Source passage.
-=-=-=-=-

We have a project in its infancy to evaluate the wild release of beavers onto the estate – they’re wonderful ecosystem engineers
“We are living in the shop, not just above the shop,” says Nick Howard. “Every moment of the day, there’s something going on that we have to pay attention to, decisions that have to be made. That doesn’t stop – it’s seven days a week, 24 hours a day.”
As shops you could live above go, it would be hard to do better than Castle Howard, a Baroque masterpiece set in 9,000ha of Yorkshire countryside. You may have visited yourself, which around 250,000 people a year do, or seen it on screen, perhaps as the palatial home in Brideshead Revisited (both the 1981 TV series and the 2008 movie).
“It’s an enormous pleasure when you see visitors here for the first time who react to coming around a corner and being confronted with this extraordinary view, or an extraordinary room like the Great Hall,” says Nick. “I don’t think I’ll ever cease to get pleasure out of seeing people reacting like that.” He and his brothers grew up in Castle Howard, the 10th generation of the family to do so, and he became a photographer. For the past few years, he has been living here again with his wife, Victoria Howard (née Barnsley, a former CEO of HarperCollins). They have set out to forge a bold, sustainably minded vision for how a historic estate of this grand scale can be responsibly managed and developed.

-=-=-=-=-

Raw data.
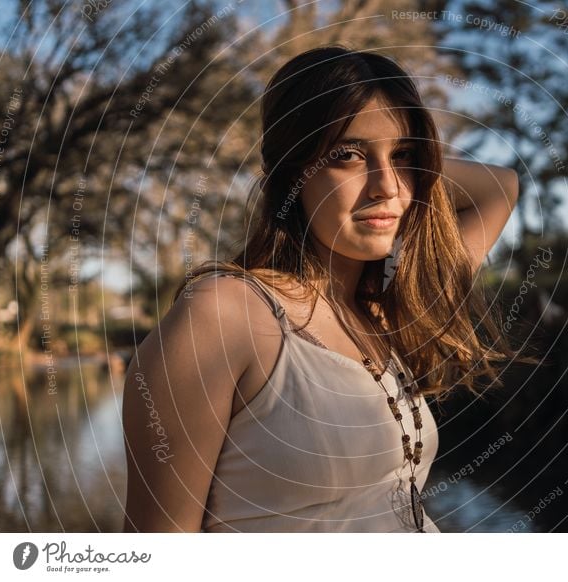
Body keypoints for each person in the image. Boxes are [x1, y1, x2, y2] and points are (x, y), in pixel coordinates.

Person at [121, 44, 536, 533]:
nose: (387, 186)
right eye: (347, 155)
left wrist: (413, 168)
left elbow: (499, 187)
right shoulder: (224, 316)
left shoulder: (383, 307)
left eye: (403, 156)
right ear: (292, 170)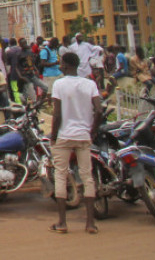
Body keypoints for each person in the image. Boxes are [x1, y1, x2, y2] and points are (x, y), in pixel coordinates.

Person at [49, 51, 100, 234]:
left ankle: (62, 223)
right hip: (83, 136)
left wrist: (53, 135)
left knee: (61, 176)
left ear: (66, 65)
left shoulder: (59, 85)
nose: (60, 66)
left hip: (64, 135)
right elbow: (99, 110)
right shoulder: (90, 84)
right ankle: (90, 224)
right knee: (87, 177)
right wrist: (93, 130)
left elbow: (56, 114)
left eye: (61, 63)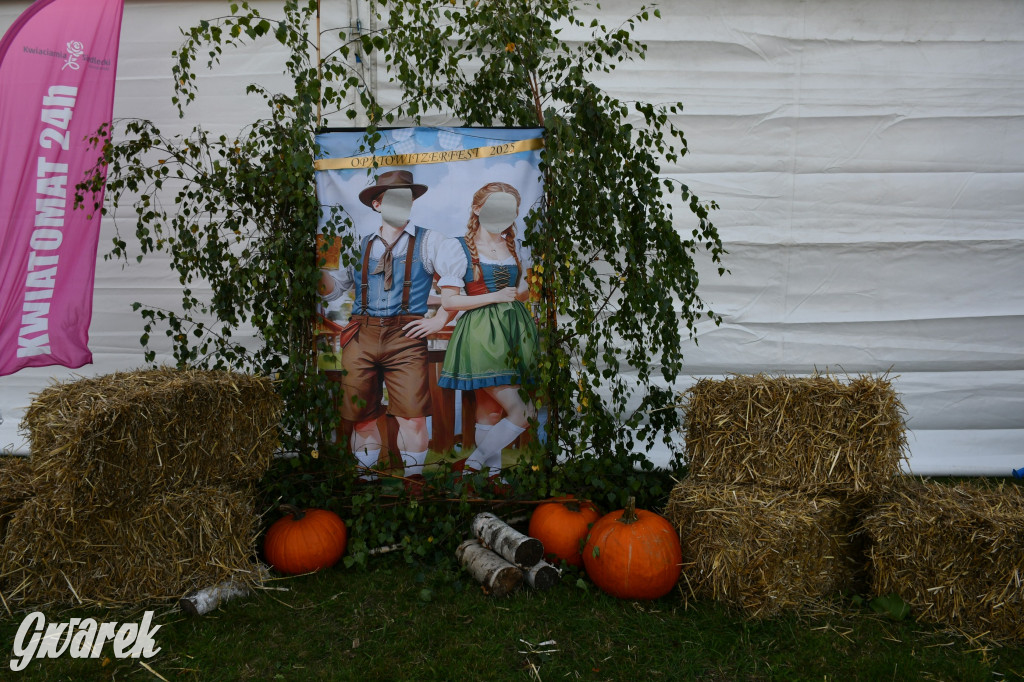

-=-=-=-=-

Task list.
(1) List every figure written in digits in the Castle Howard article.
(2) Answer from the Castle Howard article:
(a) About how many people visit Castle Howard each year?
(b) Which room does Nick Howard name as an example of an extraordinary room?
(c) What position did Victoria Howard formerly hold?
(3) Carry the Castle Howard article forward from its final sentence.
The material comes from a separate source, unrelated to the piece on Castle Howard.

Responses for each task.
(1)
9,000
250,000
1981
2008
10th
24

(2)
(a) Around 250,000.
(b) The Great Hall.
(c) CEO of HarperCollins.

(3)
“Architecturally, it’s probably the finest example of the Baroque in the UK, by Vanbrugh and Hawksmoor,” says Victoria. “But I think what makes it unique is the relationship between this extraordinary architecture and the rest of the landscape, giving this sense of place. Our tagline for our marketing is ‘A place like no other’.”
Restore, regenerate, revive
Together, Nick and Victoria are running, restoring and updating the estate of Castle Howard, which includes villages, woodland and farmland, as well as the visitor attraction of the main house (treasures inside include paintings by Rubens and Reynolds). They have what they call “an ambitious but necessary masterplan” to evolve the way the varied estate is managed, and respond to “the climate and biodiversity emergencies and a lack of rural housing and services”.
Their ambitions go well beyond restoring and preserving the unique architectural features of Castle Howard, though that in itself could be a lifetime’s endeavour. The “purposeful development” plan will seek to “restore, regenerate and revive”. That includes fostering the conditions for richer biodiversity of the grounds; supporting sustainable farming practices; and creating better infrastructure for local communities of villages here, including building quality new housing.
You need a certain degree of scale to do anything significant in terms of nature and biodiversity
The estate’s mixed-use landscapes are all set in an Area of Outstanding Natural Beauty. “Whatever the land is being used for, we want to leave a legacy of improvement,” says Victoria. “Whether you’re farming or rewilding, it all comes back to that idea that you improve the soil and water. We have a project in its infancy to evaluate the wild release of beavers onto the estate – they’re wonderful ecosystem engineers. Where we continue to farm, we will farm in a sustainable way. You need a certain degree of scale to do anything significant in terms of nature and biodiversity. I think we’ve just about got enough scale to make a significant contribution, and that’s very exciting.”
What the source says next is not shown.